Warren Buffett's UK Investments

Published in Investing on 12 October 2012

We look at the select group of UK companies that billionaire Buffett has backed.

Warren Buffett, the legendary US investor whose personal fortune is valued at almost $50 billion, doesn't often venture outside his home territory to make investments -- the vast majority of the holdings in his Berkshire Hathaway investment vehicle are US-based businesses.

But Berkshire does have a select few investments in the UK, which we might do well to give consideration to given the Sage of Omaha's habitual backyard bias. So, which UK companies have tempted Buffett out of his US comfort zone?


Berkshire's biggest UK investment is in Britain's top supermarket Tesco (LSE: TSCO), a shareholding that has been built up over a number of years.

Berkshire first began investing in Tesco in 2006. At that time, under chief executive Sir Terry Leahy, Tesco was already the dominant supermarket in the UK and had ambitious plans for global expansion. Buffett puts great store in the quality of the managers at the companies he invests in, and Sir Terry had quality in spades. A dominant market position is another feature Buffett rates highly, and there was the added attraction that Tesco's international expansion had the potential to be a driver of further growth for many years to come.
----
### [Work request 1]
Reproduce without changes the part of the article on Buffett's UK investments that opens with the words containing "But Berkshire does" and closes with "US comfort zone?".
### [Work request 2]
Answer these questions from the article on Buffett's UK investments:
(a) At roughly what value is Buffett's personal fortune put?
(b) In what year did Berkshire first begin investing in Tesco?
(c) Who was Tesco's chief executive at that time?
### [Work request 3]
Pick up the article on Warren Buffett's UK investments after its last sentence and carry it on.
The records aren't needed for any of this.
----
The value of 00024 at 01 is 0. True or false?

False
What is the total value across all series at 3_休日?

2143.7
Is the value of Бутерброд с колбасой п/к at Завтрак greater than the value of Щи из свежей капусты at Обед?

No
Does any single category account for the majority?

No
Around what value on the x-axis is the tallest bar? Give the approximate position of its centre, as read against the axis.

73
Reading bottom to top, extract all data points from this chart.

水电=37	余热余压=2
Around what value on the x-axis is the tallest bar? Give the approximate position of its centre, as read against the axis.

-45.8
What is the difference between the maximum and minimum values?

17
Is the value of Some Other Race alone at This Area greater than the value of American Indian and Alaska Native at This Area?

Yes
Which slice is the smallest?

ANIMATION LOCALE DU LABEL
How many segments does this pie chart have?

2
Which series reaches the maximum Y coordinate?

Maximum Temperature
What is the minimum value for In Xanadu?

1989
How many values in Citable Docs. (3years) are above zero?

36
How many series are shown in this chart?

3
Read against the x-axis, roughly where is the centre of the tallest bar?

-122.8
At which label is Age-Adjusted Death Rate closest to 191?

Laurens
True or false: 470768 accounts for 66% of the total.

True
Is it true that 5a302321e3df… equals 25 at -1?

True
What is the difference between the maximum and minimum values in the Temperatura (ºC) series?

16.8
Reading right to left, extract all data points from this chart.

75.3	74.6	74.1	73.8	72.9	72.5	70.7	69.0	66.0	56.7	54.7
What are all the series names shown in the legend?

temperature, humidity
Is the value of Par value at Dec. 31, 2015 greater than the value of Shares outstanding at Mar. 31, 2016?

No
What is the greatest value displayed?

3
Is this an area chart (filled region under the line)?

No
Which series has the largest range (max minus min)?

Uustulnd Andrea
----
### [Written answer 1]
But Berkshire does have a select few investments in the UK, which we might do well to give consideration to given the Sage of Omaha's habitual backyard bias. So, which UK companies have tempted Buffett out of his US comfort zone?

### [Written answer 2]
(a) Almost $50 billion.
(b) 2006.
(c) Sir Terry Leahy.

### [Written answer 3]
In 2010, following the announcement of Sir Terry's retirement and the appointment of his successor, Philip Clarke, Berkshire purchased more shares. Clarke was a Tesco veteran and latterly chief of the company's international operations. Buffett was evidently comfortable with the management continuity of the appointment of a Tesco-through-and-through insider, and perhaps also appreciated Clarke's experience and skills in the international arena.

Berkshire's most recent share purchase was in January this year, following Tesco's first profit warning in over 20 years. Berkshire increased its stake in Tesco from 3.2% to 5.1%. The 408-million shareholding is currently valued at £1.3 billion. In making this latest big purchase, Buffett was following his own oft-quoted advice to be 'greedy when others are fearful'.

Buffett is a long-term investor and it will be some time before we know whether Tesco is another of his great triumphs or one of his rare flops. If you're interested in following his lead on Tesco, you'll be paying 9.5 times this year's forecast earnings at the current share price of 313p. You'll also bag an expected forward dividend yield of 4.6%.

As well as his substantial stake in Tesco, Buffett also has a smaller interest in the UK's number two supermarket, Asda, through his investment in Asda's owner: US retail giant Wal-Mart (NYSE: WMT.US). Asda's 541 stores represent a bit over 5% of Wal-Mart's 10,130-strong global estate.

Big pharma

The other UK public company in which Berkshire is invested is pharmaceutical giant GlaxoSmithKline (LSE: GSK) (NYSE: GSK.US). GSK is Britain's biggest pharma group and the fifth largest on the global stage.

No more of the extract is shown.